On Tuesday, May 3rd, 2016, Assistant Secretary of Labor for VETS, Mike Michaud, stopped by the NVTI offices in Denver to meet with participants and staff. He had a meeting with NVTI staff and leadership, met with all of the classes in session, and then rounded off his visit by hosting a town hall style meeting with all NVTI participants present at the time. Thank you to all participants for taking part in the meeting and for helping to make Mr. Michaud's visit a constructive and successful one.
5/6 NVTI News Flash: VETS Monthly Employment Overview – April 2016
The Veterans' Employment & Training Service's (VETS) has released its monthly Veteran Employment Update, which is a review of data from the Bureau of Labor Statistics' monthly Economic News Release. The update includes unemployment information by veteran status, gender, and post-9/11 Era service, as well as state-by-state data and growth of industry sectors nationwide. Also included are graphs showing unemployment trends over the last 24 months.
Good News for Veterans!
In April, the veteran unemployment rate decreased from last month’s result of 4.5% to 3.9%, once again maintaining a lower level than the overall unemployment rate. This continues a 24-month trend with a single exception, when veteran unemployment was 0.1% higher than overall unemployment in December 2015. Additionally, the unemployment rate for veterans 18-24 years of age decreased from the April 2015 result of 15.8% to 6.3%.

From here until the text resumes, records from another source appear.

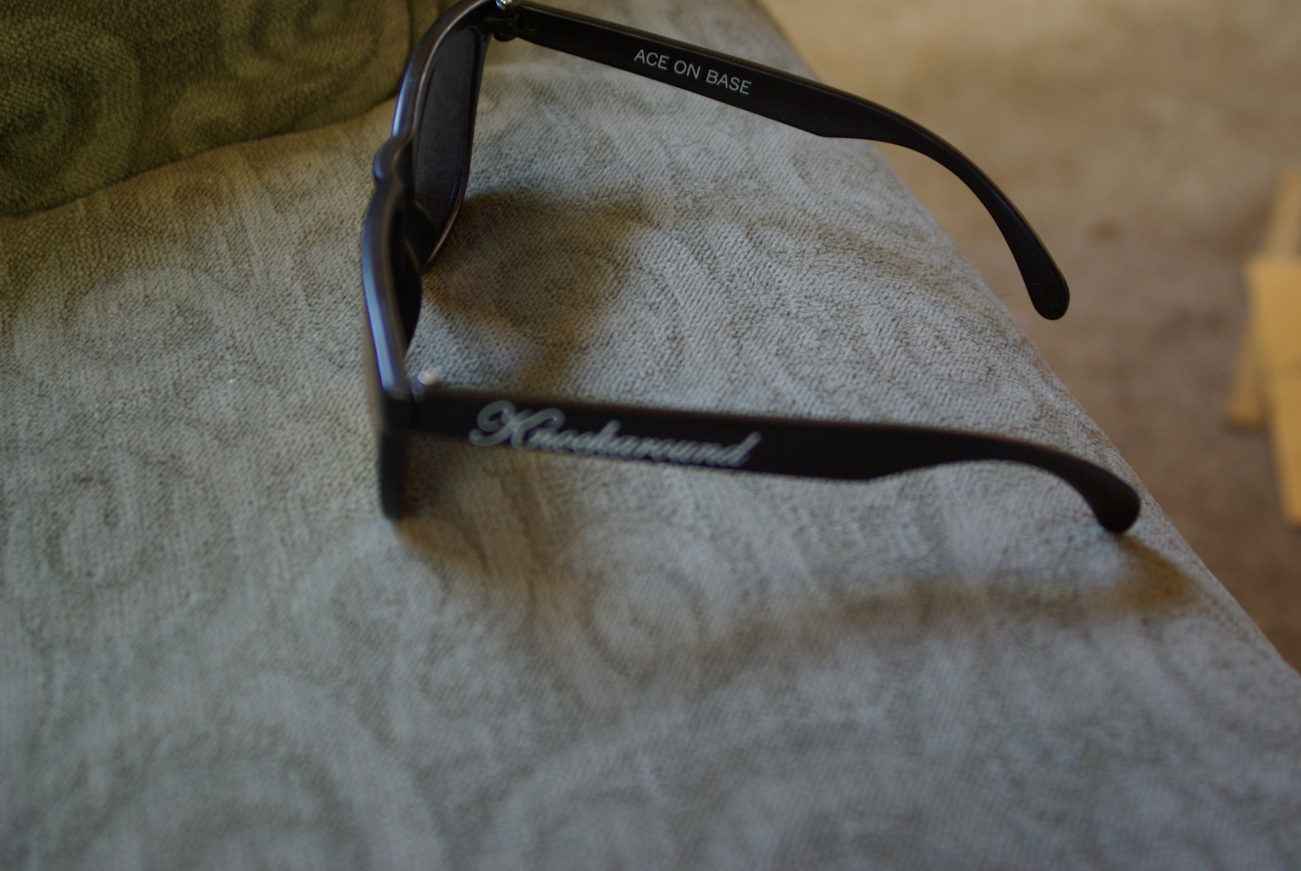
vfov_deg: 22.7
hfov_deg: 33.4
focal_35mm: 60
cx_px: 650
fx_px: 2171
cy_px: 436
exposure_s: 1/8
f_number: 4
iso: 400
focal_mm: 40
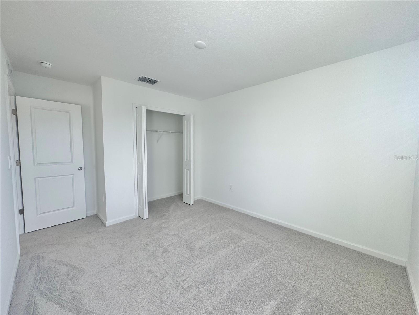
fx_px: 169
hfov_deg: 102.1
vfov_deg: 85.7
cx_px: 210
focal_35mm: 14
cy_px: 158
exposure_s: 1/135
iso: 40
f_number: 2.2
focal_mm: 2.22
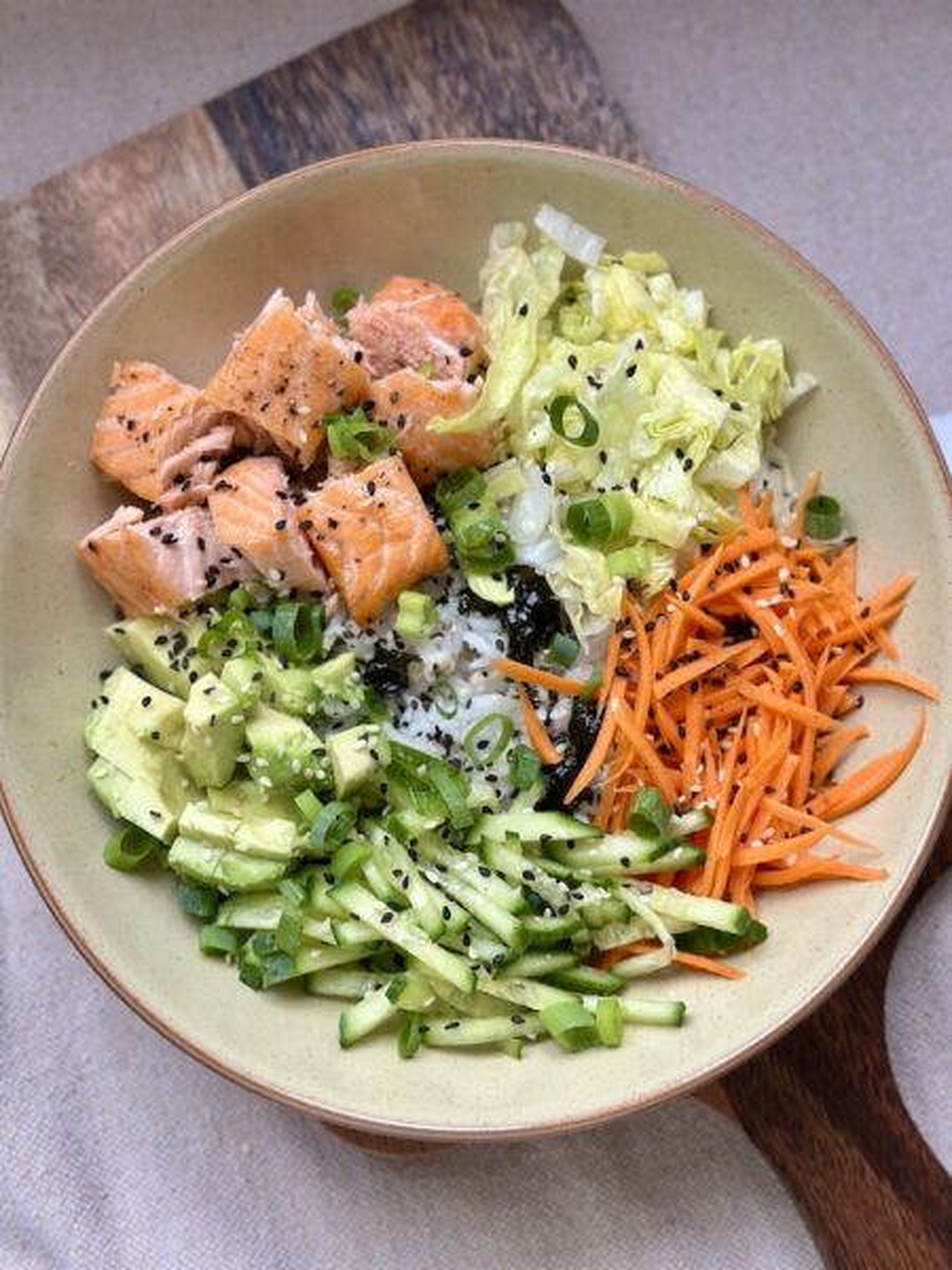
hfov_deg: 30.3
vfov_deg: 39.7
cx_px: 476
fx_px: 1760
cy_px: 635
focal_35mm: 48
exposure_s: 1/135
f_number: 1.78
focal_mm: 6.86
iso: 64
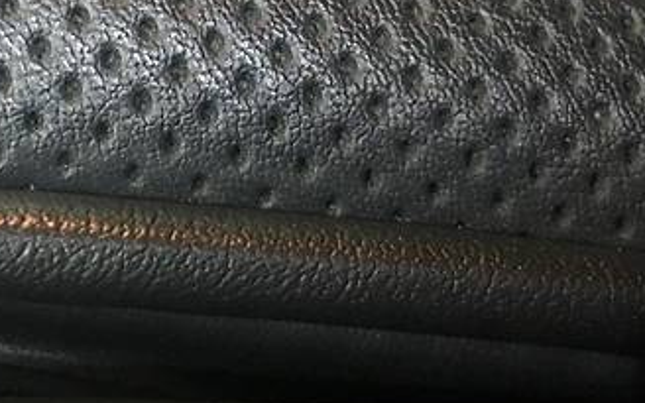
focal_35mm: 75
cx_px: 159
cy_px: -83
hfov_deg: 27.1
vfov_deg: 16.6
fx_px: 1318
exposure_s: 1/4
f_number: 2.2
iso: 125
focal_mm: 4.2
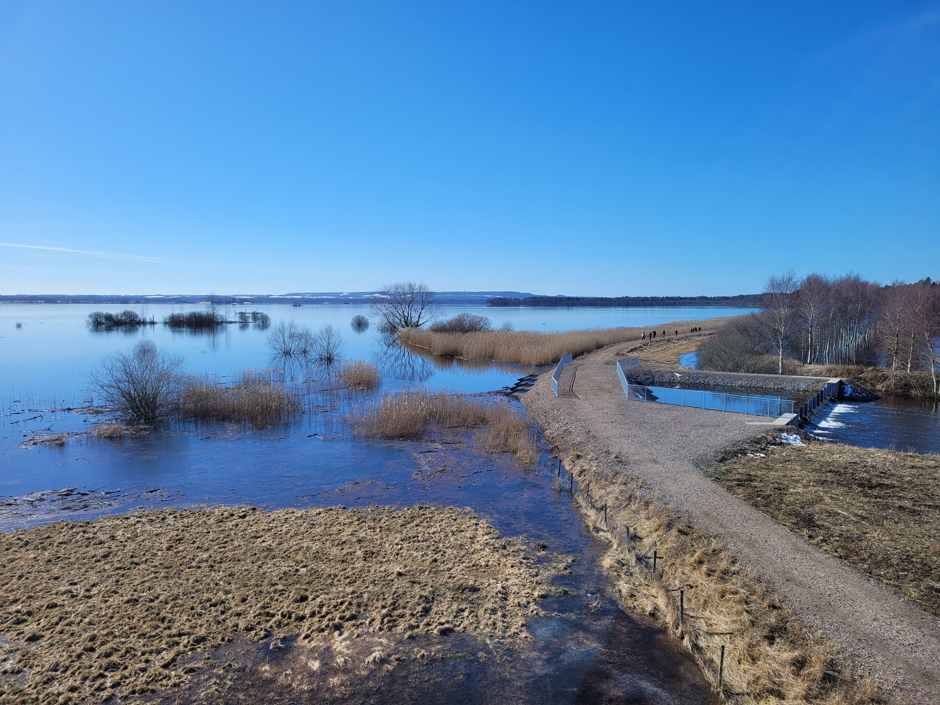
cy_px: 352
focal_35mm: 26
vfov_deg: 53.1
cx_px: 470
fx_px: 706
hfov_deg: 67.3
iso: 40
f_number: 1.8
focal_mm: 5.4
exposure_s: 1/3363
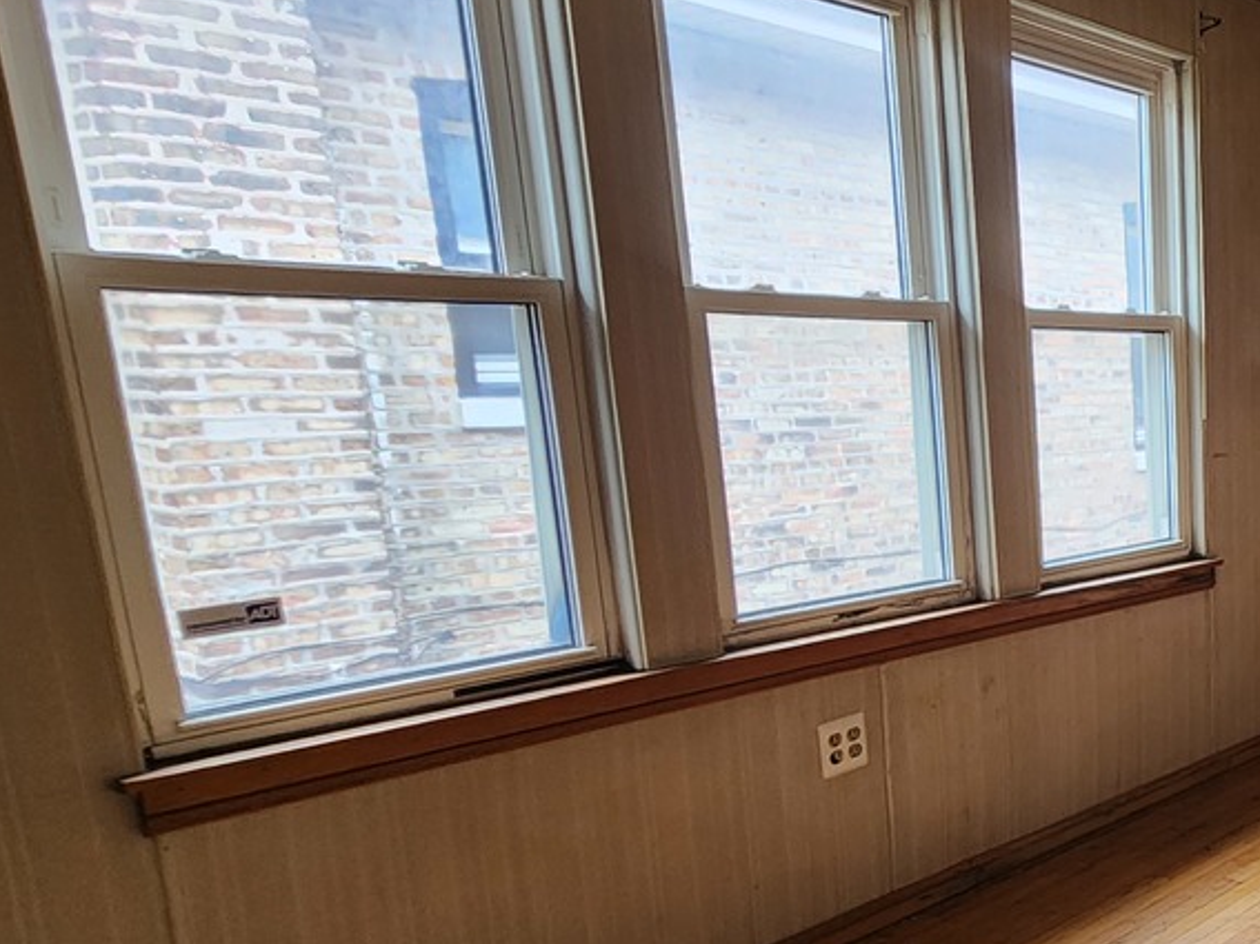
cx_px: 1509
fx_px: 1201
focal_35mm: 33
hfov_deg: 39.8
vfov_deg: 42.3
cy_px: 637
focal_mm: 2.2
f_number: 2.2
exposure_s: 1/60
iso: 250
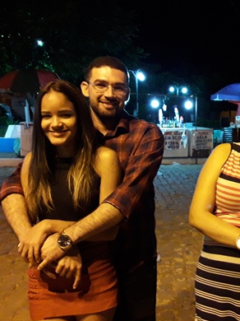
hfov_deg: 30.6
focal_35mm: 46
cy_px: 151
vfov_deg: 41.2
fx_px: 426
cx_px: 198
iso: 320
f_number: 1.9
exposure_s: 1/24
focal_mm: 3.7
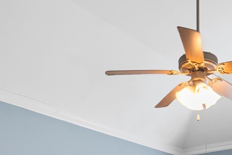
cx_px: 191
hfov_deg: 32.3
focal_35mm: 60
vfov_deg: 19.2
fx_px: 387
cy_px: 247
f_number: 9
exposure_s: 1/3
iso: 250
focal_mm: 12
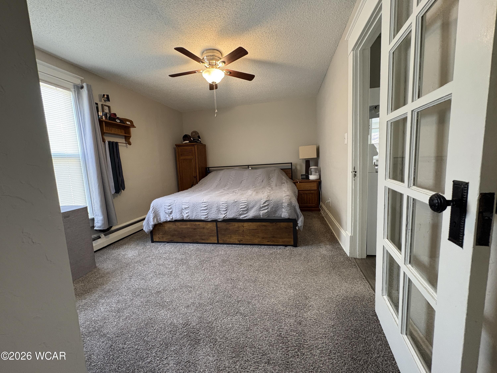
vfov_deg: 85.7
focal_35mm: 14
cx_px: 248
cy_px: 186
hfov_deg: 102.1
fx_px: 201
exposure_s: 1/60
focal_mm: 2.22
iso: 500
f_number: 2.2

A Cautionary Note on Sample Size
As we state in the document, some of these figures do not meet the Bureau of Labor Statistics' standards for publishing. This is due to the relatively small sample size of subpopulations of veterans, most notably female veterans and veterans ages 18-24. As a result of the small sample size, there is volatility in the monthly numbers. As opposed to generalizing monthly results to the overall population, BLS recommends reviewing employment trends over several months to gain a better understanding of the employment situation for veterans.
5/2 The Veterans Employment Resources You Need
Assistant Secretary of Labor for VETS, Mike Michaud, has announced a one-stop hub for resources available to veterans for employment needs.
"Five months ago when I joined the Labor Department’s Veterans’ Employment and Training Service, I vowed to work every day to make sure our veterans have the resources they need to get good jobs. That includes fostering strong relationships with our government and private sector partners to build better networks of services for our veterans.
...Today, I am pleased to share with you the best starting point to build a better network of resources: our virtual, one-stop online employment services website, Veterans.gov. The site brings together job banks, state employment offices, American Job Centers, opportunities in top trending industry sectors and tools for employers."
4/21 Talking Veterans' Preference on the Hill
While the employment situation for many veterans continues to improve, the department understands that there is still more we can do to help veterans find meaningful civilian employment. On April 21, Mike Michaud, the assistant secretary of labor who heads the Veterans’ Employment and Training Service, testified in front of his former colleagues at the House Committee on Veterans’ Affairs, Subcommittee on Economic Opportunity. Michaud discussed the department’s performance with a responsibility to veterans’ preference in federal government hiring, highlighting the increase in its veteran workforce from 20.6 percent to 21.4 percent during the past fiscal year. “Veterans are some of our strongest and most capable employees in the public workforce, and we are committed to making sure that they have a place at the Department of Labor and that their preference rights are not violated,” Michaud said.